**** Source data ****

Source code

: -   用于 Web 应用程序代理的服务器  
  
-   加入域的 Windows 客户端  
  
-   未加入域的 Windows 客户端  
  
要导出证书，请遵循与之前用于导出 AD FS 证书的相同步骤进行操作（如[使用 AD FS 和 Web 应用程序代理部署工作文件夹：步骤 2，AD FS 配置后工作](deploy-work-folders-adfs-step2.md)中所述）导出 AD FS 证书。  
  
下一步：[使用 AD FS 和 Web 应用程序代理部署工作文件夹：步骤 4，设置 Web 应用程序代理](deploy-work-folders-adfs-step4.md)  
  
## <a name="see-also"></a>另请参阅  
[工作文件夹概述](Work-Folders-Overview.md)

****

Job item
Put the lines above into a Markdown table with the columns "No." and "Line," numbering each row and leaving out the blank lines.

Answer for this exercise
| No. | Line |
|---|---|
| 1 | Source code |
| 2 | : -   用于 Web 应用程序代理的服务器   |
| 3 | -   加入域的 Windows 客户端   |
| 4 | -   未加入域的 Windows 客户端   |
| 5 | 要导出证书，请遵循与之前用于导出 AD FS 证书的相同步骤进行操作（如[使用 AD FS 和 Web 应用程序代理部署工作文件夹：步骤 2，AD FS 配置后工作](deploy-work-folders-adfs-step2.md)中所述）导出 AD FS 证书。   |
| 6 | 下一步：[使用 AD FS 和 Web 应用程序代理部署工作文件夹：步骤 4，设置 Web 应用程序代理](deploy-work-folders-adfs-step4.md)   |
| 7 | ## <a name="see-also"></a>另请参阅   |
| 8 | [工作文件夹概述](Work-Folders-Overview.md) |